Robinson wanted to win, but he had to finish in the top-three to secure an Olympic A standard and flight to Beijing. With 100 meters remaining, Robinson’s dream started to fall apart. Nick Symmonds catapulted to take the lead, and no one could catch the Oregon Track Club runner.
University of Oregon sophomore Andrew Wheating surprised himself and everyone else with a burst of speed to take second. The chance to represent Team USA would come down to Robinson and Christian Smith. Robinson and Smith were so close in the last 10 meters they were literally touching. The contact broke both runner’s strides resulting in a dramatic dive across the finish line.
Robinson’s eyes scurried to find the results board -1:45.53. Next, he gazed at Smith’s name - 1:45.47. His dream was crushed. The thought of retirement crossed his mind more than once walking off Hayward Field. Then, something unexpected happened.
“People who I have never met in my life came to me and said, ‘Man, Khadevis, we’re really sorry. We wish you had made it. You really inspire us,’” Robinson said. “I had no clue. I had no clue all these people watched me. I had no clue that I inspired all these people. Most of them were not involved in track and field -- that’s what really shocked me.
“If I made the [2008 Olympic] team, those people would have never had the courage to come up to me. They would have seen me as this great athlete on a pedestal. When they saw I didn’t make it -- and obviously that I was disappointed -- they felt comfortable enough to come up and talk to me. That meant the world to me.”
The support he received from fans helped to quickly dispel the notion of retirement. He continued to train. He would rebound to win his fourth USA Indoor Championship title in 2009. He would claim three second place finishes at the USA Outdoor Championships from 2009 to 2012. He secured spots on the 2009 and 2011 World Championship teams, and in 2012, at the age of 35, he made his second Olympic team.
With the end of his career as an elite athlete on the horizon, Robinson wanted another outlet to inspire others and turned to coaching. His first coaching experience came at the University of Nevada at Las Vegas in the fall of 2011, but he worked individually with athletes for years before that point. His first position with Rebels was head women’s cross country and assistant track and field coach.
While Robinson enjoyed every aspect of living and coaching in Las Vegas, he was eventually presented with the opportunity to take the same position at Ohio State University, leaving him with the the toughest choice of his life. The decision had serious implications. If Khadevis accepted the position he would uproot his wife, Stephanie, and their two sons, 4-year-old Zion and 1-year-old Ishmael.
Three reasons pushed Robinson towards Columbus, Ohio.

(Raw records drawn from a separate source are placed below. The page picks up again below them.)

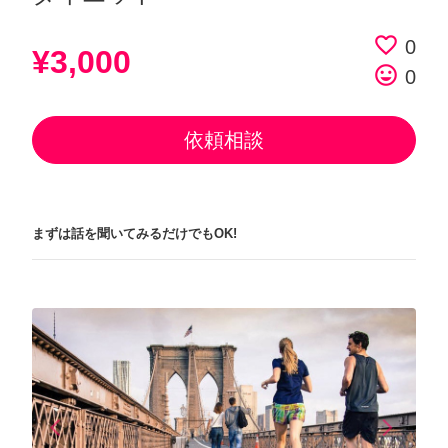
favorite_border
0
¥3,000
tag_faces
0
依頼相談
まずは話を聞いてみるだけでもOK!
arrow_back_ios
arrow_forward_ios
Previous
Next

Robinson wanted to move to a bigger conference for the the chance to recruit and coach the nation’s best athletes. He wanted to take on a challenge, and he wanted to push himself out of his comfort zone.
“Good is the enemy of great,” Robinson said. “I could have stayed [in Las Vegas] and been successful and started to get comfortable. But, that’s when you start to have problems. I needed the challenge. I needed to know if I could do it on a big level.
Robinson drew inspiration for his move from the biblical tales of Abraham and Moses who left a lifes of comfort to endure hardship before reaping the rewards.
“The stories weren’t always good. It was scary. It was hard,” Robinson said of the parables. “It wasn’t all rosy. It was tough and it was difficult.”
Robinson is now the women’s head cross country and assistant track and field coach at Ohio State, but he aspires for more. This week he is coaching on the same track that brought him joy and pain. The Buckeyes have seven athletes competing at the NCAAs.
Of course Robinson would like to be a head coach one day, but for a dreamer like Robinson, he doesn’t stop there.
But being a head coach will not allow him to rest, he will continue to push. Robinson said from there he might venture into politics. With Robinson anything is possible.